### [TASK]
Reproduce the passage on Kant's philosophy word for word, in full.

### [TEXT SEGMENT]
******

Politically, Kant was one of the earliest exponents of the idea that perpetual peace could be secured through universal democracy and international cooperation. He believed that this will be the eventual outcome of universal history, although it is not rationally planned. The exact nature of Kant's religious ideas continues to be the subject of especially heated philosophical dispute, as viewpoints are ranging from the idea that Kant was an early and radical exponent of atheism who finally exploded the ontological argument for God's existence, to more critical treatments epitomized by Nietzsche who claimed that Kant had "theologian blood" and that Kant was merely a sophisticated apologist for traditional Christian religious belief, writing that "Kant wanted to prove, in a way that would dumbfound the common man, that the common man was right: that was the secret joke of this soul."

In one of Kant's major works, the Critique of Pure Reason , he attempted to explain the relationship between reason and human experience and to move beyond the failures of traditional philosophy and metaphysics. Kant wanted to put an end to an era of futile and speculative theories of human experience, while resisting the skepticism of thinkers such as David Hume. Kant regarded himself as ending and showing the way beyond the impasse which modern philosophy had led to between rationalists and empiricists, and is widely held to have synthesized these two early modern traditions in his thought.

******

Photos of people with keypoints

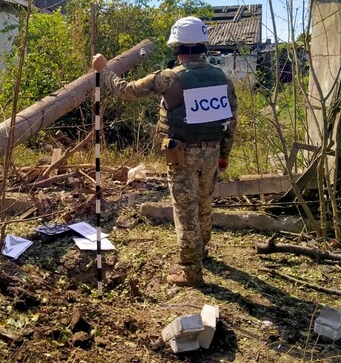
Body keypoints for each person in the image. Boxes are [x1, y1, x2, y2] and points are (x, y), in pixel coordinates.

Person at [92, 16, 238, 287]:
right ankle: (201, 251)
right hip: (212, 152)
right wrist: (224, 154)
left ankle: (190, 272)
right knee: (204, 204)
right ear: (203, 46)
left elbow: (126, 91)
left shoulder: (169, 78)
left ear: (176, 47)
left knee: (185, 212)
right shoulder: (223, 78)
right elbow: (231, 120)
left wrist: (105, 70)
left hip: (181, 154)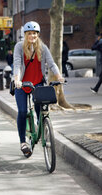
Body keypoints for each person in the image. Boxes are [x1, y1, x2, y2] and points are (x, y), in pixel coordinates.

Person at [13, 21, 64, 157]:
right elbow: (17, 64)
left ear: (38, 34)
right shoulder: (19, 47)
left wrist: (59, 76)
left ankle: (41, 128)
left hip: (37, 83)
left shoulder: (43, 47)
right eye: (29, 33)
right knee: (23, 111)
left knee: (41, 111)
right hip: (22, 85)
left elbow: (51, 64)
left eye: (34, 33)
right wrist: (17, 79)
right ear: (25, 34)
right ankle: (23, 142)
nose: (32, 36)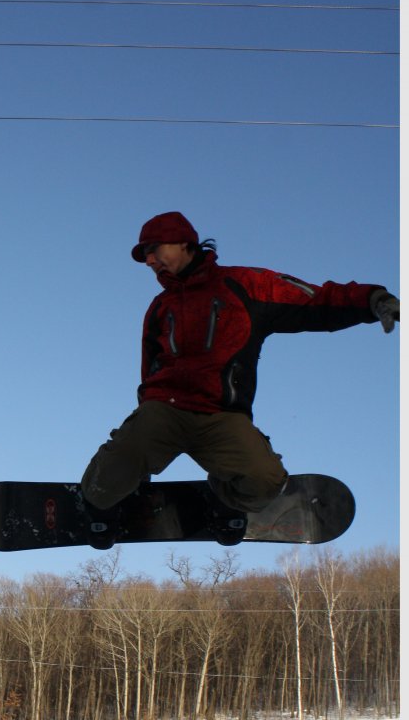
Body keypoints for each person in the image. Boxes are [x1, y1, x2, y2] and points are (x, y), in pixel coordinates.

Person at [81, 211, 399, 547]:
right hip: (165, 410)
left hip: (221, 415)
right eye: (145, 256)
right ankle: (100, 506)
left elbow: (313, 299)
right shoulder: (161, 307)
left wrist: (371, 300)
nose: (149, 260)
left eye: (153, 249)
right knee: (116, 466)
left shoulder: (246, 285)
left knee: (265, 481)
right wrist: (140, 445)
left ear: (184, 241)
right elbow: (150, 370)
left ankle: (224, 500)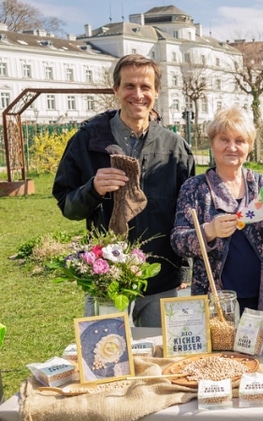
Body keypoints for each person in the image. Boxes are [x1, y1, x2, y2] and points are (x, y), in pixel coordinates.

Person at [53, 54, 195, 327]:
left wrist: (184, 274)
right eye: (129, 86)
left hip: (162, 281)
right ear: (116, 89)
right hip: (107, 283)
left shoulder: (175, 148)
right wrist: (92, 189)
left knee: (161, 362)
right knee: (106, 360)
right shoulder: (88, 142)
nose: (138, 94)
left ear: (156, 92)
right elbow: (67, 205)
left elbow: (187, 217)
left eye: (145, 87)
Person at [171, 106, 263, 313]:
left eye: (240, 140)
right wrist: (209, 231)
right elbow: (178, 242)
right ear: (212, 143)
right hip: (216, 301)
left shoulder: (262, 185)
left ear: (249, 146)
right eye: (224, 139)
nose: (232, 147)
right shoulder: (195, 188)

******

### [RESULT FOR THIS TASK]
Politically, Kant was one of the earliest exponents of the idea that perpetual peace could be secured through universal democracy and international cooperation. He believed that this will be the eventual outcome of universal history, although it is not rationally planned. The exact nature of Kant's religious ideas continues to be the subject of especially heated philosophical dispute, as viewpoints are ranging from the idea that Kant was an early and radical exponent of atheism who finally exploded the ontological argument for God's existence, to more critical treatments epitomized by Nietzsche who claimed that Kant had "theologian blood" and that Kant was merely a sophisticated apologist for traditional Christian religious belief, writing that "Kant wanted to prove, in a way that would dumbfound the common man, that the common man was right: that was the secret joke of this soul."

In one of Kant's major works, the Critique of Pure Reason , he attempted to explain the relationship between reason and human experience and to move beyond the failures of traditional philosophy and metaphysics. Kant wanted to put an end to an era of futile and speculative theories of human experience, while resisting the skepticism of thinkers such as David Hume. Kant regarded himself as ending and showing the way beyond the impasse which modern philosophy had led to between rationalists and empiricists, and is widely held to have synthesized these two early modern traditions in his thought.